The United Nations Working Group on Arbitrary Detention, which officially visited Malaysia in 2011, recommended that the government end detention of refugees and asylum-seekers, stressing that “regardless of immigration status, nobody should be subjected to arbitrary detention or appalling detention conditions.”
The exposé found that women were “hauled in just hours after giving birth,” according to coverage by The Malaysian Insider. This is a sickening violation of Malaysia’s obligations under the Convention on the Elimination of All Forms of Discrimination Against Women (CEDAW) and the Convention on the Rights of the Child (CRC) — both of which Malaysia has ratified.
CEDAW General Recommendation No. 32 states that under CEDAW, women seeking asylum and women refugees must be granted, without discrimination, the right to accommodation, education, healthcare and other support.
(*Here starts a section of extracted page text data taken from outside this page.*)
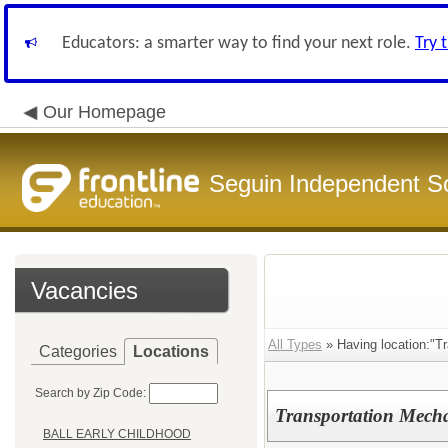
Educators: a smarter way to find your next role.
Try 
Our Homepage
Seguin Independent Sc
Vacancies
All Types
» Having location:"Tr
Categories
Locations
Search by Zip Code:
Transportation Mech
BALL EARLY CHILDHOOD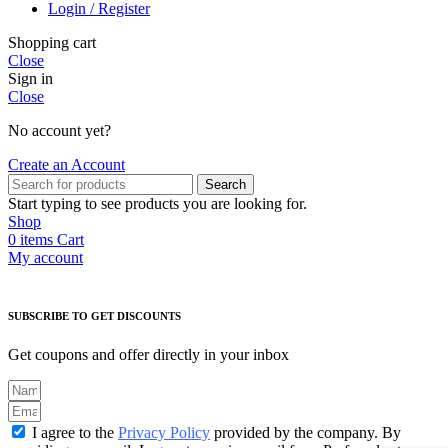
Login / Register
Shopping cart
Close
Sign in
Close
No account yet?
Create an Account
Search
Start typing to see products you are looking for.
Shop
0
items
Cart
My account
SUBSCRIBE TO GET DISCOUNTS
Get coupons and offer directly in your inbox
I agree to the
Privacy Policy
provided by the company. By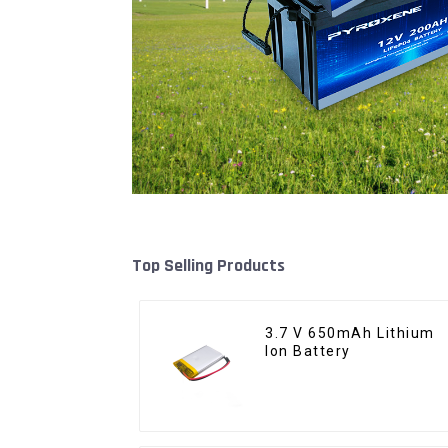
Top Selling Products
3.7 V 650mAh Lithium
Ion Battery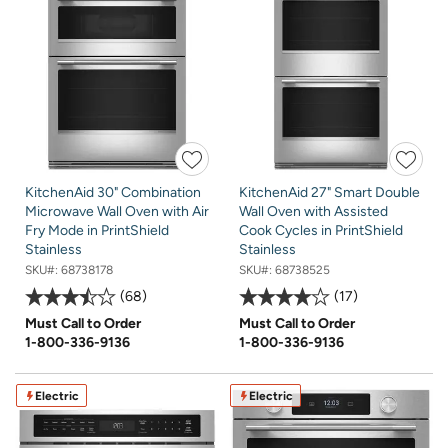
KitchenAid 30" Combination
KitchenAid 27" Smart Double
Microwave Wall Oven with Air
Wall Oven with Assisted
Fry Mode in PrintShield
Cook Cycles in PrintShield
Stainless
Stainless
SKU#:
68738178
SKU#:
68738525
68
17
Must Call to Order
Must Call to Order
1-800-336-9136
1-800-336-9136
Electric
Electric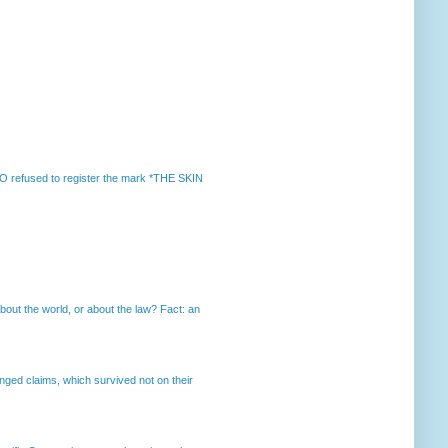
 refused to register the mark *THE SKIN
out the world, or about the law? Fact: an
enged claims, which survived not on their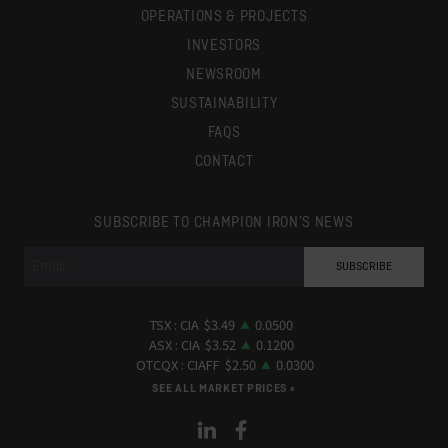
OPERATIONS & PROJECTS
INVESTORS
NEWSROOM
SUSTAINABILITY
FAQS
CONTACT
SUBSCRIBE TO CHAMPION IRON’S NEWS
SEE ALL MARKET PRICES »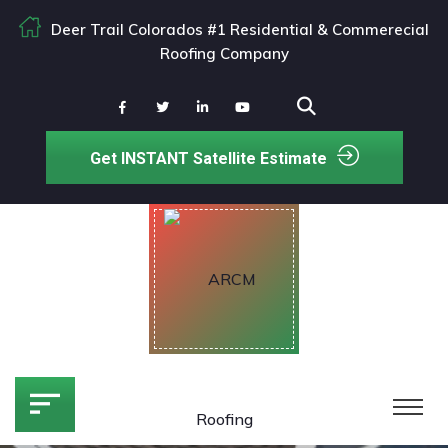
Deer Trail Colorados #1 Residential & Commerecial
Roofing Company
Get INSTANT Satellite Estimate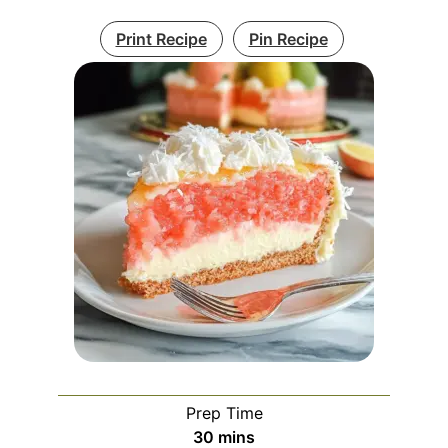
Print Recipe
Pin Recipe
Prep Time
minutes
30
mins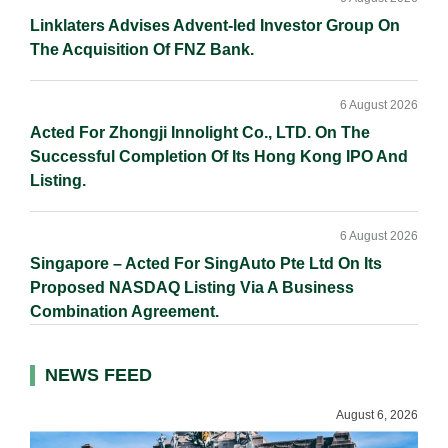
Linklaters Advises Advent-led Investor Group On
The Acquisition Of FNZ Bank.
6 August 2026
Acted For Zhongji Innolight Co., LTD. On The
Successful Completion Of Its Hong Kong IPO And
Listing.
6 August 2026
Singapore – Acted For SingAuto Pte Ltd On Its
Proposed NASDAQ Listing Via A Business
Combination Agreement.
NEWS FEED
August 6, 2026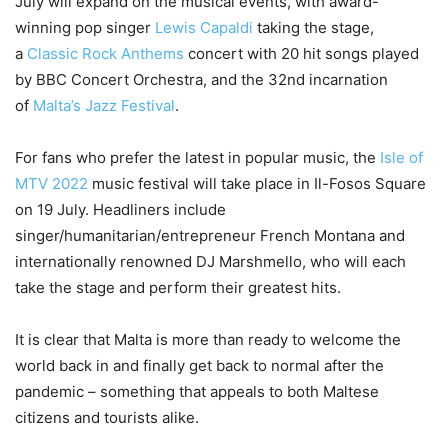
July will expand on the musical events, with award-
winning pop singer
Lewis Capaldi
taking the stage,
a
Classic Rock Anthems
concert with 20 hit songs played
by BBC Concert Orchestra, and the 32nd incarnation
of
Malta’s Jazz Festival
.
For fans who prefer the latest in popular music, the
Isle of
MTV 2022
music festival will take place in Il-Fosos Square
on 19 July. Headliners include
singer/humanitarian/entrepreneur French Montana and
internationally renowned DJ Marshmello, who will each
take the stage and perform their greatest hits.
It is clear that Malta is more than ready to welcome the
world back in and finally get back to normal after the
pandemic – something that appeals to both Maltese
citizens and tourists alike.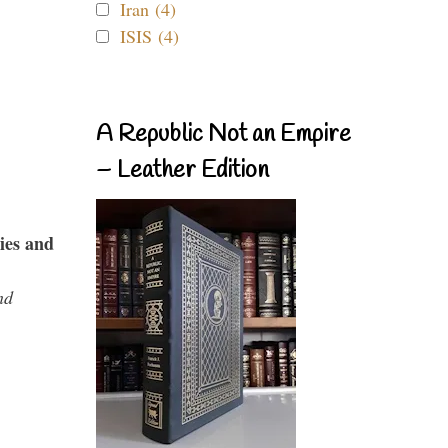
Iran (4)
ISIS (4)
A Republic Not an Empire
– Leather Edition
ies and
nd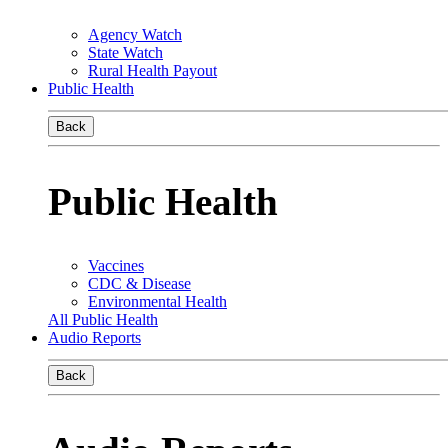
Agency Watch
State Watch
Rural Health Payout
Public Health
Back
Public Health
Vaccines
CDC & Disease
Environmental Health
All Public Health
Audio Reports
Back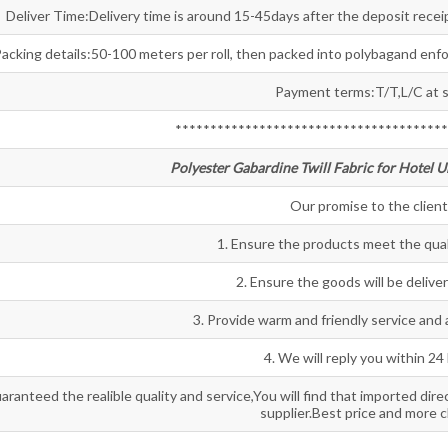
Deliver Time:Delivery time is around 15-45days after the deposit receip
acking details:50-100 meters per roll, then packed into polybagand enf
Payment terms:T/T,L/C at s
***************************************
Polyester Gabardine Twill Fabric for Hotel U
Our promise to the client
1. Ensure the products meet the qua
2. Ensure the goods will be delive
3. Provide warm and friendly service and a
4. We will reply you within 24
aranteed the realible quality and service,You will find that imported dire
supplier.Best price and more 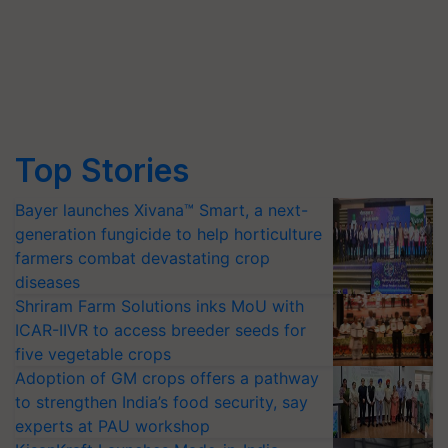
Top Stories
Bayer launches Xivana™ Smart, a next-
generation fungicide to help horticulture
farmers combat devastating crop
diseases
Shriram Farm Solutions inks MoU with
ICAR-IIVR to access breeder seeds for
five vegetable crops
Adoption of GM crops offers a pathway
to strengthen India’s food security, say
experts at PAU workshop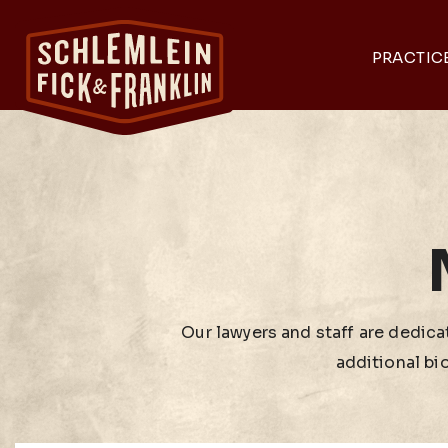
PRACTIC
Our lawyers and staff are dedicat
additional bi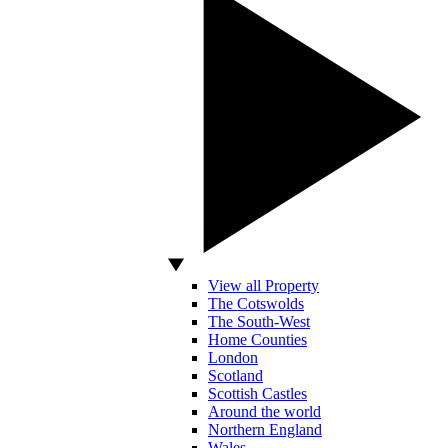
View all Property
The Cotswolds
The South-West
Home Counties
London
Scotland
Scottish Castles
Around the world
Northern England
Wales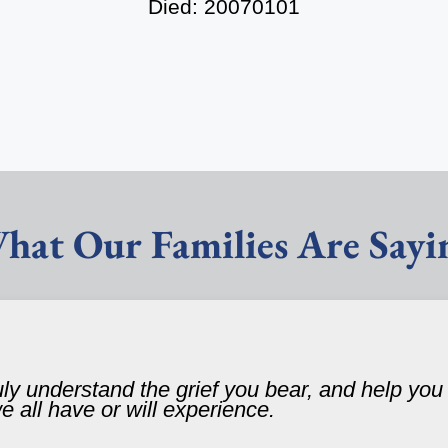
Died: 20070101
hat Our Families Are Sayi
ruly understand the grief you bear, and help yo
 we all have or will experience.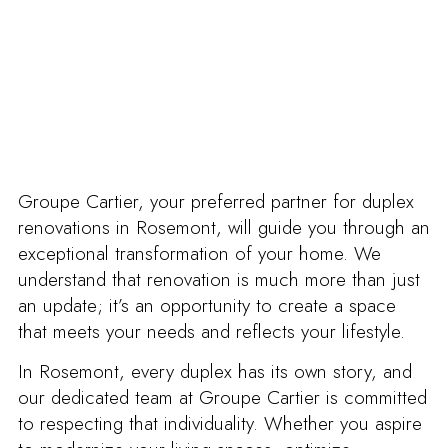
Groupe Cartier, your preferred partner for duplex
renovations in Rosemont, will guide you through an
exceptional transformation of your home. We
understand that renovation is much more than just
an update; it’s an opportunity to create a space
that meets your needs and reflects your lifestyle.
In Rosemont, every duplex has its own story, and
our dedicated team at Groupe Cartier is committed
to respecting that individuality. Whether you aspire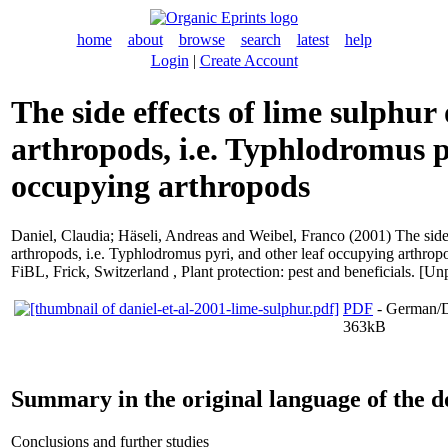
home
about
browse
search
latest
help
Login
|
Create Account
The side effects of lime sulphur
arthropods, i.e. Typhlodromus p
occupying arthropods
Daniel, Claudia
;
Häseli, Andreas
and
Weibel, Franco
(2001) The side
arthropods, i.e. Typhlodromus pyri, and other leaf occupying arthropo
FiBL, Frick, Switzerland , Plant protection: pest and beneficials. [Un
PDF
- German/D
363kB
Summary in the original language of the 
Conclusions and further studies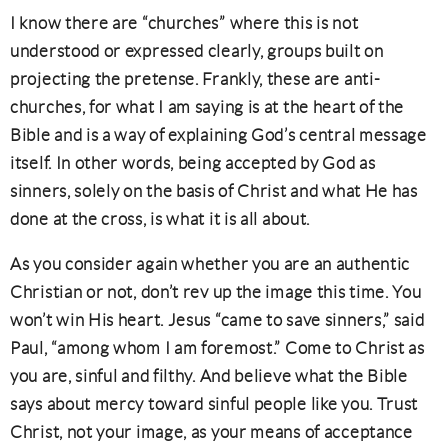
I know there are “churches” where this is not
understood or expressed clearly, groups built on
projecting the pretense. Frankly, these are anti-
churches, for what I am saying is at the heart of the
Bible and is a way of explaining God’s central message
itself. In other words, being accepted by God as
sinners, solely on the basis of Christ and what He has
done at the cross, is what it is all about.
As you consider again whether you are an authentic
Christian or not, don’t rev up the image this time. You
won’t win His heart. Jesus “came to save sinners,” said
Paul, “among whom I am foremost.” Come to Christ as
you are, sinful and filthy. And believe what the Bible
says about mercy toward sinful people like you. Trust
Christ, not your image, as your means of acceptance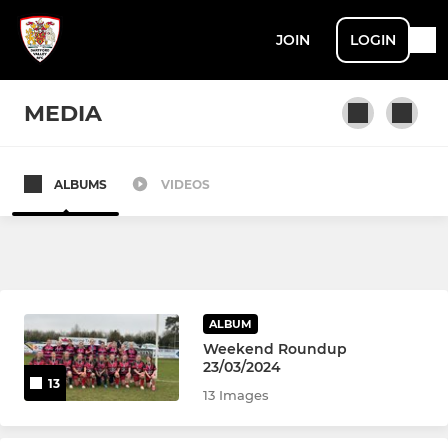
JOIN
LOGIN
MEDIA
ALBUMS
VIDEOS
MENS
1st XV
2nd XV
ALBUM
DVRFC Veterans
Weekend Roundup
23/03/2024
13
13 Images
ROSES (LADIES)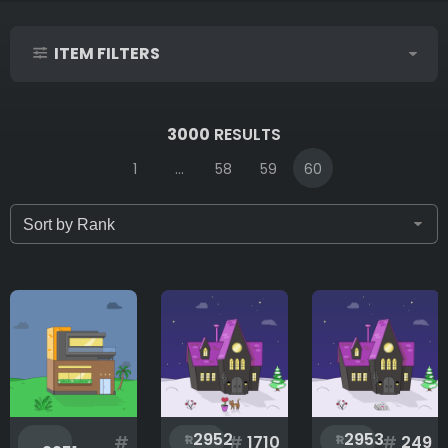
ITEM FILTERS
IDs (syntax: 1,2,5-10)
3000
RESULTS
1
...
58
59
60
Only for sale
Attribute count
Accessories
2952
2953
#
#
1710
#
249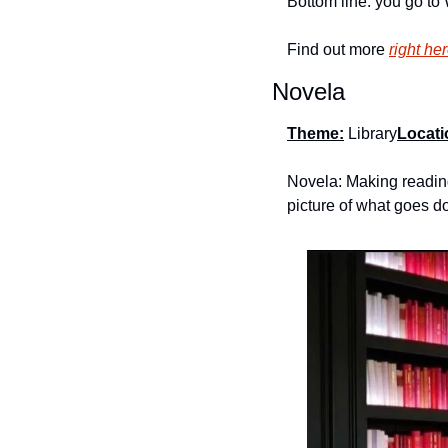
Bottom line: you go to 
Find out more 
right he
Novela
Theme:
 Library
Locati
Novela: Making reading
picture of what goes do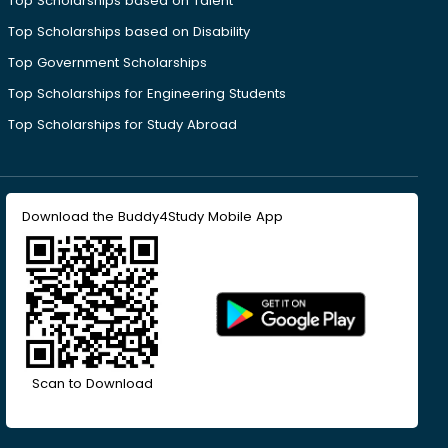
Top Scholarships based on Talent
Top Scholarships based on Disability
Top Government Scholarships
Top Scholarships for Engineering Students
Top Scholarships for Study Abroad
Download the Buddy4Study Mobile App
Scan to Download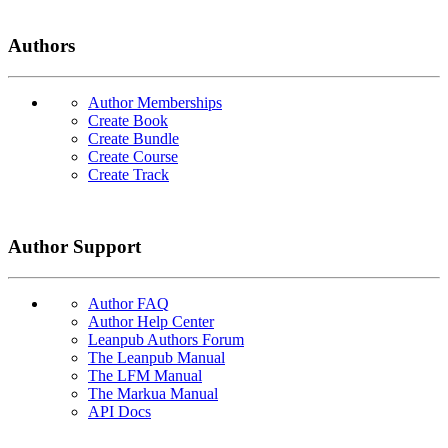
Authors
Author Memberships
Create Book
Create Bundle
Create Course
Create Track
Author Support
Author FAQ
Author Help Center
Leanpub Authors Forum
The Leanpub Manual
The LFM Manual
The Markua Manual
API Docs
Pregnant or nursing mothers should not be detained.
Malaysia celebrates being elected to the Security Council; yet we shirk responsibility to uphold basic human rights of the marginalised in our own borders. Malaysia has no moral excuse. We must ratify the 1951 Convention and its 1967 Protocol, implement the recommendations of the Working Group on Arbitrary Detention, and fulfill our obligations to international human rights treaties, without delay.
The full Al Jazeera exposé, “Malaysia’s unwanted,” can be viewed on YouTube.
* The Migration Working Group (MWG) is a network of Malaysian civil society groups and individuals who advocate for the rights of migrants, refugees, stateless persons, trafficked persons and foreign spouses.